A federal judge has rejected a request by Meta users to prohibit the company from collecting or harnessing sensitive health data.

In an order issued Thursday, U.S. District Court Judge William Orrick said the allegations that Meta collected sensitive data were “troubling,” but that an injunction would be premature due to “factual uncertainties,” as well as the company's internal efforts to block receipt of the data.

Orrick added that his “perspective may evolve” as more facts come to light.

Orrick's ruling comes in a class-action complaint brought earlier this year by patients who alleged that Meta tracks their visits to hospital websites, and then monetizes the data collected from those sites.

The users, who are proceeding anonymously, sought a court order banning Meta from gathering or using patient information obtained from sites of health organizations covered by the Health Insurance Portability and Accountability Act.

They filed a complaint shortly after The Markup reported that 33 of the country's top 100 hospitals have Meta's tracking code, the Meta Pixel, on their sites. That code sends Facebook IP addresses of people who use the hospital sites to schedule a doctor's appointment, according to The Markup. 

In addition, Meta potentially can draw on tracking cookies to identify some patients who are logged in to Facebook when they visit a hospital site, according to The Markup.

The users raised several theories in their complaint, including that Meta misrepresented its policies by claiming that publishers only send data to Meta if they have the legal right to do so.

The users contend that statement was untrue, given that the health sites that allegedly sent health data to Meta were covered by the Health Insurance Portability and Accountability Act, which prohibits doctors and hospitals from sharing information about patients without their consent.

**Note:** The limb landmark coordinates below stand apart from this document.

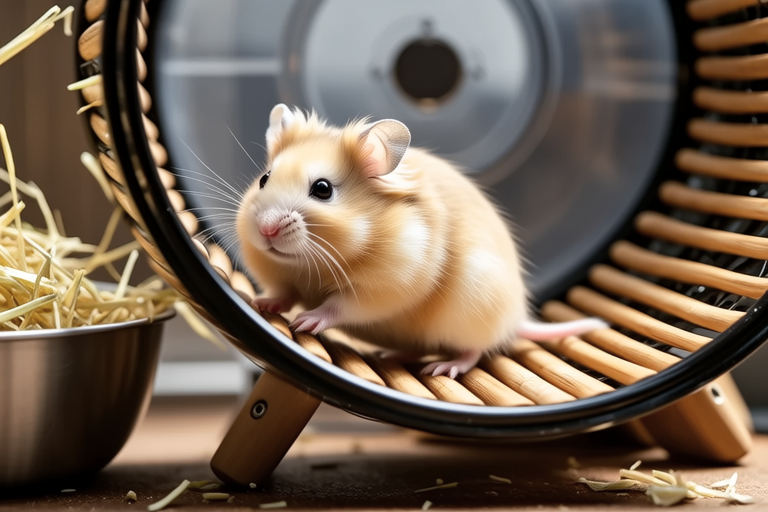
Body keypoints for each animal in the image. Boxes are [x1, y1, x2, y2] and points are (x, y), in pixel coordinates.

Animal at [236, 104, 608, 379]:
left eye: (323, 189)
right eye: (265, 179)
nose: (266, 230)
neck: (311, 262)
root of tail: (516, 319)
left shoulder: (385, 286)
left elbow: (339, 305)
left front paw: (306, 321)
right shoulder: (285, 279)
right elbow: (284, 293)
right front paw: (261, 304)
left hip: (471, 308)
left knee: (474, 350)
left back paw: (443, 368)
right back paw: (390, 353)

Meta opposed the request for an injunction, arguing that it already takes “extensive measures” to prevent receipt of sensitive health data. Among other measures, Meta said it attempts to filter out potentially sensitive information.

“Meta does not want healthcare providers -- or any other website developers -- to send sensitive data to it,” the company said in papers filed with Orrick in October.

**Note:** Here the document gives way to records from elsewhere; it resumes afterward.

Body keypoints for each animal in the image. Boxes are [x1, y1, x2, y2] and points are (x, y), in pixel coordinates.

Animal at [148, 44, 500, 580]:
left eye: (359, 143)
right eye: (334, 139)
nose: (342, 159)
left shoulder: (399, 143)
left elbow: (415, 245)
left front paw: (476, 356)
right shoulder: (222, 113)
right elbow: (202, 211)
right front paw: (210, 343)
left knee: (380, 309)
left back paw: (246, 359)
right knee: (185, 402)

Orrick said in his ruling that the users “raise potentially strong claims on the merits and their alleged injury would be irreparable if proven.”

But he also said Meta presented evidence that has already invested in a filtering system, and that the company contends its existing systems are “the most effective and feasible methods” for it to prevent receipt of “potentially sensitive information at scale.”

Orrick noted in his decision that Meta said 15 employees, including four dedicated engineers, currently work on improving the system used to filter out health data that's sent through the Meta Pixel.

The judge also said there were too many unknowns to justify an injunction -- including how many hospitals use the Meta Pixel, and how successful Meta's filter is.

“In light of the systems in place that Meta has created to block receipt of this sensitive information and the factual uncertainties ... it is too early to find that the public interest supports a mandatory injunction,” he wrote.